The only exception to these developments was the United States where the liberals insisted that the promotion of public welfare should not be left only to the state. In America rich individuals were regarded as being under obligation to devote a part of their wealth for public good and private foundations which served such purposes were regarded as charitable foundations and were favoured by law (Coing, 1981: 271-82; Friedman, 1973). Germany, where some foundations did flourish and the concept of subsidiarity was developed, can be placed between the two extremes: France and the United States.
The overall impact of these developments on the poor in Europe was disastrous. In France, in the year 1616 “the Great Imprisonment” took place whereby most of the poor in Paris were simply imprisoned. Women who were caught begging were publicly flogged and their heads shaved, while men were taken off to prison.

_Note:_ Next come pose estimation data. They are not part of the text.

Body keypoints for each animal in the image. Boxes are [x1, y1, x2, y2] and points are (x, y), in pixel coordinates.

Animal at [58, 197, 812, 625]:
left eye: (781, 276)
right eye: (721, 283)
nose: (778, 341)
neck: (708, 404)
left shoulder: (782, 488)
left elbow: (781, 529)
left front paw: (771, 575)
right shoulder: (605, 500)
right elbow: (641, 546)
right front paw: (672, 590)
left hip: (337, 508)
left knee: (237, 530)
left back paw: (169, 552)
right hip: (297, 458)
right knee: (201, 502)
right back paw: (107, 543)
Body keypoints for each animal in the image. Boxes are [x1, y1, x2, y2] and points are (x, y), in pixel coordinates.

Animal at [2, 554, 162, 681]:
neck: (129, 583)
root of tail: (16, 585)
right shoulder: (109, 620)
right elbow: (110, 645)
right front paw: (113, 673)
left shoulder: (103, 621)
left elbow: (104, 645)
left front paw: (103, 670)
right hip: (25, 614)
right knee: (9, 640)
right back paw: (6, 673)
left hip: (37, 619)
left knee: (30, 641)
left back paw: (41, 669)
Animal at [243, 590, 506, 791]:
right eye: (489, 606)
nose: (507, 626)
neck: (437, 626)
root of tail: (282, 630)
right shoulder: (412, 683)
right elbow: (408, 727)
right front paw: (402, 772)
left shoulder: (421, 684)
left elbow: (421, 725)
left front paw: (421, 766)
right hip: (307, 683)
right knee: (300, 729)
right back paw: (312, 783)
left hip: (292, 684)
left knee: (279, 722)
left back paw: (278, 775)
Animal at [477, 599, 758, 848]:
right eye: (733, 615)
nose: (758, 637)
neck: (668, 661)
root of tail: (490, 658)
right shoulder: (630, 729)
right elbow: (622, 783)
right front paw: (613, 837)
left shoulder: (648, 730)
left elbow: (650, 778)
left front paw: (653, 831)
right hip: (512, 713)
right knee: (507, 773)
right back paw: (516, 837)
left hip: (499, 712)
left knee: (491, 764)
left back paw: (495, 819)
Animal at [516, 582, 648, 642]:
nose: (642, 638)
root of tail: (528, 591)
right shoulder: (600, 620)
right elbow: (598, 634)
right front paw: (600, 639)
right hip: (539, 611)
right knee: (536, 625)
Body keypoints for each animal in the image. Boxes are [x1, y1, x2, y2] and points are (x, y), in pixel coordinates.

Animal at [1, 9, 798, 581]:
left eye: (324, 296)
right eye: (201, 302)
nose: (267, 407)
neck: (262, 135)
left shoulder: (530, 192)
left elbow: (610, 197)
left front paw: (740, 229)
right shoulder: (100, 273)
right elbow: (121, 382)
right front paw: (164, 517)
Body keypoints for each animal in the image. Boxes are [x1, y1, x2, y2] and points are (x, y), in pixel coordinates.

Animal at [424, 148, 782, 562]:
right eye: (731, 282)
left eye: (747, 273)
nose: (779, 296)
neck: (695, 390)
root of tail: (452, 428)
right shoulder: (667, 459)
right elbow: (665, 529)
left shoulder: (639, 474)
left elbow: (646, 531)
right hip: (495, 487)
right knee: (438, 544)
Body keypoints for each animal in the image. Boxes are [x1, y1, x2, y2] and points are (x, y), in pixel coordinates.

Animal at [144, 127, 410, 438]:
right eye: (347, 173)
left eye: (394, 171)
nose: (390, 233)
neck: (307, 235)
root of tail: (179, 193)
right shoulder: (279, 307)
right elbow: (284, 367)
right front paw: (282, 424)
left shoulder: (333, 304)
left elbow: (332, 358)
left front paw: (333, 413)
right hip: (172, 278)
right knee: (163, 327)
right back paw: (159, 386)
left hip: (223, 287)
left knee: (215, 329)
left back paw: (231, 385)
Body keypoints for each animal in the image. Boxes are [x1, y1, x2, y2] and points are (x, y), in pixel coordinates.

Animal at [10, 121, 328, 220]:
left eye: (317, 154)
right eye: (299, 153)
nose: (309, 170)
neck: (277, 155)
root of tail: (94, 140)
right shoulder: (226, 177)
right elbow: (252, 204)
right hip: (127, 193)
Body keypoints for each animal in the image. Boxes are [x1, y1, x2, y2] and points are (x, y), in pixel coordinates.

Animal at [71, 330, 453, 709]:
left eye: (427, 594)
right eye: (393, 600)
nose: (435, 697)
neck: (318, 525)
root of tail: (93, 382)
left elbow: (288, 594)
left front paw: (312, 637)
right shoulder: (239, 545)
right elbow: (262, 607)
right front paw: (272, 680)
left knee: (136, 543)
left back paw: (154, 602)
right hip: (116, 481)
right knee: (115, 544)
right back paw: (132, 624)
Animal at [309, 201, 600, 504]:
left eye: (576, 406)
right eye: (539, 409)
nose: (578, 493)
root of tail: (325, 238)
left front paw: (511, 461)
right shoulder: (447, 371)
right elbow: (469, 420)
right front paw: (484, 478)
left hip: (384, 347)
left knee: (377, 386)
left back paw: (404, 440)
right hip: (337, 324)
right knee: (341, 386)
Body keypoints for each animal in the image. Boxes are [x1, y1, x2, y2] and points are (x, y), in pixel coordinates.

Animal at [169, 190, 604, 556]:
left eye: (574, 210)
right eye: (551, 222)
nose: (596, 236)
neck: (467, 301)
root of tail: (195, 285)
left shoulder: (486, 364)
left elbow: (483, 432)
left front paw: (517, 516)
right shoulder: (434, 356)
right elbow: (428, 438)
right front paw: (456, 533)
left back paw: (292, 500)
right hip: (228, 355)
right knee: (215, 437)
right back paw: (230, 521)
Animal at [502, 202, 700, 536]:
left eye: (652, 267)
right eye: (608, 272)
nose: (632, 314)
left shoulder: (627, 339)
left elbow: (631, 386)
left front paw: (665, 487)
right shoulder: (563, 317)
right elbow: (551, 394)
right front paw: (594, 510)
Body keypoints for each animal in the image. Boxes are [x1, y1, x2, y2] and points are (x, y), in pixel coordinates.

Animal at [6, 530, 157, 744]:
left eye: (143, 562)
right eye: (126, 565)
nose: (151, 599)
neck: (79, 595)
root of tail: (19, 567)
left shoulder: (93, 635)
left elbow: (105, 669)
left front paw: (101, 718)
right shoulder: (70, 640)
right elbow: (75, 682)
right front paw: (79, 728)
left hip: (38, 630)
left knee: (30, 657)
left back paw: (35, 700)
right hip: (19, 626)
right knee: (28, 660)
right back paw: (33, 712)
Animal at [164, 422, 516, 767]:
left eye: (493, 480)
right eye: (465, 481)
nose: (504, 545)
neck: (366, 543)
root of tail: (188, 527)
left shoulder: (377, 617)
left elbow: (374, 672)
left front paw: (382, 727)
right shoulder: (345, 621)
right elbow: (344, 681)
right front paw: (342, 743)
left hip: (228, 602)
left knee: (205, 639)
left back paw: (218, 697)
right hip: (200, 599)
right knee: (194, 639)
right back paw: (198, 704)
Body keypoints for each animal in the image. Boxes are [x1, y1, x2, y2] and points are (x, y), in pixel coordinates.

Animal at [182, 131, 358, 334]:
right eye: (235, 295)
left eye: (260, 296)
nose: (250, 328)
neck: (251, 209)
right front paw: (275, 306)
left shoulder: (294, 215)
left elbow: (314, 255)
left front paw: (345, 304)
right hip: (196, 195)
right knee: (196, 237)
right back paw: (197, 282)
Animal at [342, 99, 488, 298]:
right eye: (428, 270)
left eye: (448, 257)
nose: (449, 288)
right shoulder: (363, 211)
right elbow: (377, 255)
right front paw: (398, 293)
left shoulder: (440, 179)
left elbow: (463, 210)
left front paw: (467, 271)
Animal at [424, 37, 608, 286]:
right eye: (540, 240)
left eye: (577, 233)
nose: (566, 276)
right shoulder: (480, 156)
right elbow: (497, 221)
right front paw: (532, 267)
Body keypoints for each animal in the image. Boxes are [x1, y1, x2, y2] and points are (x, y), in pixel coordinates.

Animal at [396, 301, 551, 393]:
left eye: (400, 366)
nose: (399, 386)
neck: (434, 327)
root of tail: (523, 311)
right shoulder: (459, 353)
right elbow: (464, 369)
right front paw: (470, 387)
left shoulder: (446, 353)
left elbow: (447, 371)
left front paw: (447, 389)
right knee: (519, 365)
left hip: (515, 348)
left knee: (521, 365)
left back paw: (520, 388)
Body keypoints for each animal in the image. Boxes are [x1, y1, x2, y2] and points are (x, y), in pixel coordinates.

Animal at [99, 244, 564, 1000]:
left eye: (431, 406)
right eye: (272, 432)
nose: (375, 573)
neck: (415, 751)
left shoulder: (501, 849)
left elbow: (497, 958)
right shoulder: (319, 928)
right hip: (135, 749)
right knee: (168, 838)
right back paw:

In Amsterdam’s poor houses those who refused to work from dawn to dusk were thrown into special chambers, which would slowly be filled with water from the canals. The indolent had only one choice if he did not want to drown: to work the pump continuously. This way, it was thought that indolents would learn the virtue of work (Geremek, 1994). Thus, it is hardly surprising that a culture, which treated its own poor so harshly, would not share Islam’s affectionate attitude towards poverty and therefore regard its charitable institutions as “backward”. But different attitudes towards poverty were by no means the most important factor. More importantly, colonists wanted to acquire land in the countries that they controlled. Since waqf land could not be sold or acquired, this institution emerged as the greatest impediment to colonial ambitions.